I don’t know of anyone farming persimmons, but many farms have a persimmon tree, and bring their persimmons to us.
- Bradd’s Family Farm
- Schicker’s Acre
- Scott Manring, one of the featured musician’s at Lucky 32 Southern Kitchen’s “Songs in a Southern Kitchen” series
We recently visited Scott’s persimmon trees in Pleasant Garden to get a few persimmon “pick-up” tips.
- Persimmon tree wood is among the strongest and used to make the highest quality heads of golf clubs known as the “wood.”
- Hard, unripe persimmons will fall to the ground, and taste terrible, “like putting a piece of cotton in your mouth.”
- Scott puts tarps on the ground, instead of straw. It’s easier to roll persimmons up in a tarp and bag them.
- The tree is getting too thick to shake, so Scott either climbs the tree to shake persimmons down, or uses a rope to pull on it.
- After a hard frost the color of the persimmon gets grapey-looking.
- A ripe persimmon is ooey-gooey, and usually splits a little when it hits the ground.
- Bob Reeves, a local musician and piedmont renaissance man, puts a sweet potato and a little orange zest in his persimmon pie. He uses an old pulp mill to separate the persimmons from dirt and twigs.
Lucky 32 Southern Kitchen Recipes
Lucky 32 Southern Kitchen Persimmon Glaze
- 1 tbsp canola oil
- 1 ½ tbspginger puree
- 2 cups unsweetened pineapple juice
- 1 pound light brown sugar
- ¼ cup apple cider vinegar
- 1 cup Tamari
- ¼ cup chopped green onions
- 2 ½ cups chopped fresh persimmons, hulls removed
Heat oil in a pot over medium heat and sweat ginger. Add remaining ingredients and simmer until thickened, about 35 minutes. Puree with an immersion blender and strain through a fine strainer.
*Quality Identifiers: sauce should be free of skins and seeds and should coat the back of a spoon.
Makes 5 cups
Lucky 32 Southern Comfort Persimmon Hard Sauce
- ¾ cup fresh persimmon pulp
- 2/3 lb butter – room temperature
- 3 ¾ cup confectioners sugar 10X (add more for thicker sauce)
- 5 each egg yolks
- 7 fl ounces Southern Comfort (or your favorite)

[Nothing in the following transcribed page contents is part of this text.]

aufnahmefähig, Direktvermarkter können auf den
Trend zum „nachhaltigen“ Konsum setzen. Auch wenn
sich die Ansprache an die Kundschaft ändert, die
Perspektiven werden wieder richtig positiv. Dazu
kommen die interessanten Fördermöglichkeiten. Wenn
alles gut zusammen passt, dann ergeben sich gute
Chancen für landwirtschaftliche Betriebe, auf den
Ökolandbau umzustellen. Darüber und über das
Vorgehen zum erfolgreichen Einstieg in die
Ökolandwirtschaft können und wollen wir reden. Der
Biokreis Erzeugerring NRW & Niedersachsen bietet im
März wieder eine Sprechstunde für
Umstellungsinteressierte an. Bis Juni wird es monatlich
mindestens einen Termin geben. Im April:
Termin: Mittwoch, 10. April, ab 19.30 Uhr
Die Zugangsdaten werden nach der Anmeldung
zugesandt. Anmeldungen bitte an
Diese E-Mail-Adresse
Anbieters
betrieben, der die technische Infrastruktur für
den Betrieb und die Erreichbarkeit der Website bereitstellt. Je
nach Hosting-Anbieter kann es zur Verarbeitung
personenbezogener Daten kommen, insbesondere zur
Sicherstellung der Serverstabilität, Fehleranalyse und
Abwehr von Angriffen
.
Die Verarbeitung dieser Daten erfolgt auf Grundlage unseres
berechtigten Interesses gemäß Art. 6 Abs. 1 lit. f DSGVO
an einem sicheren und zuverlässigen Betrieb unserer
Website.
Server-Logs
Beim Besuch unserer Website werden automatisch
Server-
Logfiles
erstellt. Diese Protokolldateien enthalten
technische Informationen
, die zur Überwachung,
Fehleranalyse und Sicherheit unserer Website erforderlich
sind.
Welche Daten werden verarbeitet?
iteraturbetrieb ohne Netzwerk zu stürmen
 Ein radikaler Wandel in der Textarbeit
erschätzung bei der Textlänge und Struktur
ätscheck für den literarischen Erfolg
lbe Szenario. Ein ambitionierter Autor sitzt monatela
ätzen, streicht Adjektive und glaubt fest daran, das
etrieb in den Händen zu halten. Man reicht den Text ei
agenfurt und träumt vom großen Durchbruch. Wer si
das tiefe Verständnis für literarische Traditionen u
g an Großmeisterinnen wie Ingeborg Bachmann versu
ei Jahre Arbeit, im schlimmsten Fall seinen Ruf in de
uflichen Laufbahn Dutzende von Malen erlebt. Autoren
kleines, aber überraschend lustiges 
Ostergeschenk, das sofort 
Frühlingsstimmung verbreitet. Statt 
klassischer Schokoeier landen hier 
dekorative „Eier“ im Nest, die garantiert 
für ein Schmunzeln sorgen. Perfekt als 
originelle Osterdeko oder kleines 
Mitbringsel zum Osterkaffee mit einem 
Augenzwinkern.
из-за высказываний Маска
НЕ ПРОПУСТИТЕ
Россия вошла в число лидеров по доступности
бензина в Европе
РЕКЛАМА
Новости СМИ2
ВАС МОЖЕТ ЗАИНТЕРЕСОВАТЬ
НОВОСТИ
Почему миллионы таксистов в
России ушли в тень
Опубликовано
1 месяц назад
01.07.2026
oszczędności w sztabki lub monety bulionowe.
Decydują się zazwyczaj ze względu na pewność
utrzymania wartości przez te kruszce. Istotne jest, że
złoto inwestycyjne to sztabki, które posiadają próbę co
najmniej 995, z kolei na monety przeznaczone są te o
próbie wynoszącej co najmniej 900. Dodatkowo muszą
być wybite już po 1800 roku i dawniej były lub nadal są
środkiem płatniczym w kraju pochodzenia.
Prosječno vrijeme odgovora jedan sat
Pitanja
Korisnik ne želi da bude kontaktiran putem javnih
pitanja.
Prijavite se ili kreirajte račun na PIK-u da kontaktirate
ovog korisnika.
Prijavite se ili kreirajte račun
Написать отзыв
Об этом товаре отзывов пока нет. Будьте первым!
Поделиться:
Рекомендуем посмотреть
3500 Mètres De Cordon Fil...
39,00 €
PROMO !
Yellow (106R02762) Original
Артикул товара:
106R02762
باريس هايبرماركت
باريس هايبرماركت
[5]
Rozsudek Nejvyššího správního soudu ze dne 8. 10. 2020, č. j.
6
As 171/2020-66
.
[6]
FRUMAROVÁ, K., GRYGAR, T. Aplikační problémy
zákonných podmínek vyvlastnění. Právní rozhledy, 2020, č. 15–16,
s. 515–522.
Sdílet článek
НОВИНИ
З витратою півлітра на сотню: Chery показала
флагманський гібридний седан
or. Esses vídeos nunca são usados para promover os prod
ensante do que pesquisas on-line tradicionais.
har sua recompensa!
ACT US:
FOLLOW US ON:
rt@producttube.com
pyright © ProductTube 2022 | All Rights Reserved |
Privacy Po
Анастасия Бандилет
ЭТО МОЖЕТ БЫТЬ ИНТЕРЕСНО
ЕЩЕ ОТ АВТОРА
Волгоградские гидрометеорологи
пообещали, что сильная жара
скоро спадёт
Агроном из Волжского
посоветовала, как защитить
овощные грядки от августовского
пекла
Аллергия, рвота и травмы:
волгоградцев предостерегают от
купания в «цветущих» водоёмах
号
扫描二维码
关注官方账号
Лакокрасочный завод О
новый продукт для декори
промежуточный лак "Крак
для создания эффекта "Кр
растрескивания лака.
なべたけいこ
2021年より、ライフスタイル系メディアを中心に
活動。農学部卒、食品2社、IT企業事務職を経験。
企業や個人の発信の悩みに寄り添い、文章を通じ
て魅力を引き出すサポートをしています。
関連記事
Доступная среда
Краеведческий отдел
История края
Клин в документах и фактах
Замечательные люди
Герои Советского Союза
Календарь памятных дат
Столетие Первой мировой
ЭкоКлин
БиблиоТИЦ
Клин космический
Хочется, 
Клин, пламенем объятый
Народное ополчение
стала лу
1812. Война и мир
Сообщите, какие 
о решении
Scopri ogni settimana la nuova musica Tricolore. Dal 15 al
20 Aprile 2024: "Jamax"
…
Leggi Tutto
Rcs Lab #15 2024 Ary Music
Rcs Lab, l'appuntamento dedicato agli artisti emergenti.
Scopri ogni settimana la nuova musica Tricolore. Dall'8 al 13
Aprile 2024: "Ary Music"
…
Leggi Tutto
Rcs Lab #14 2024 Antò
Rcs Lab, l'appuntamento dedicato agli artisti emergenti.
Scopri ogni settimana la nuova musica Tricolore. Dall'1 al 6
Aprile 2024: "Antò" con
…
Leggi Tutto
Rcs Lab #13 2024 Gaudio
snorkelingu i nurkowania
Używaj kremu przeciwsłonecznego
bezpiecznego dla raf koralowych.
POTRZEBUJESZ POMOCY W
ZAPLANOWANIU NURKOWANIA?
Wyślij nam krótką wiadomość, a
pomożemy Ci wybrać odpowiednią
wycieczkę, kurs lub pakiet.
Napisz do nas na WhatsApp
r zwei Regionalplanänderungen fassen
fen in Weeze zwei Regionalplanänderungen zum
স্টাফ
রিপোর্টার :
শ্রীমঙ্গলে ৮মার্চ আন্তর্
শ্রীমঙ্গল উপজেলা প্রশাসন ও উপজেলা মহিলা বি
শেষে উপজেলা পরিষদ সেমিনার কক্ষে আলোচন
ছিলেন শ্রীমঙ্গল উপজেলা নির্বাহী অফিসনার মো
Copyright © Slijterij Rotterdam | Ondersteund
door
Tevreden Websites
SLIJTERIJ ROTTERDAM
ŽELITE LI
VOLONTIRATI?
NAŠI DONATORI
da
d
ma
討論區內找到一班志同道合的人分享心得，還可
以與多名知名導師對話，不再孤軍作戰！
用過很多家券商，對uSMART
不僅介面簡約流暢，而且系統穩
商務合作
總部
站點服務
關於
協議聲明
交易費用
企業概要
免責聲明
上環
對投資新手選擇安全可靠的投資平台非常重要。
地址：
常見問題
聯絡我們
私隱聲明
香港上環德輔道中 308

Heat persimmons over medium-high heat. Add butter and begin to melt. Add sugar. Cream butter and sugar, and stir until all of the butter is absorbed and a smooth consistency is achieved. Remove from heat. Stir in one egg yolk at a time until all yolks have been incorporated. Gradually pour in Southern Comfort while stirring constantly. Sauce will thicken as it cools.
Makes – 3 ½ cups
Lucky 32 Southern Kitchen Persimmon Pudding
- 2 cups all purpose flour
- ½ tsp baking soda
- 1 tsp salt
- ½ tsp ground cinnamon
- ½ tsp ground nutmeg
- 3 fresh eggs
- 1 ½ cups sugar
- 2 cups pureed fresh persimmon with hull removed
- 1 ½ cups Scuppernong wine
- ¼ cup buttermilk
- 2 ½ tbsp melted unsalted butter
- 1 tsp vanilla extract
Sift together flour, baking soda, salt and spices. Set aside. In a separate bowl, mix eggs and sugar until well combined. Add pureed persimmon, wine and buttermilk and mix to combine. Stir in butter and vanilla. Grease a baking pan with pan spray. Add liquid mixture to flour mixture and combine well by hand. Transfer mixture to greased pan. Bake at 300 degrees for 30-45 minutes or until center is set and sides begin to pull away from pan. Allow to cool completely before slicing.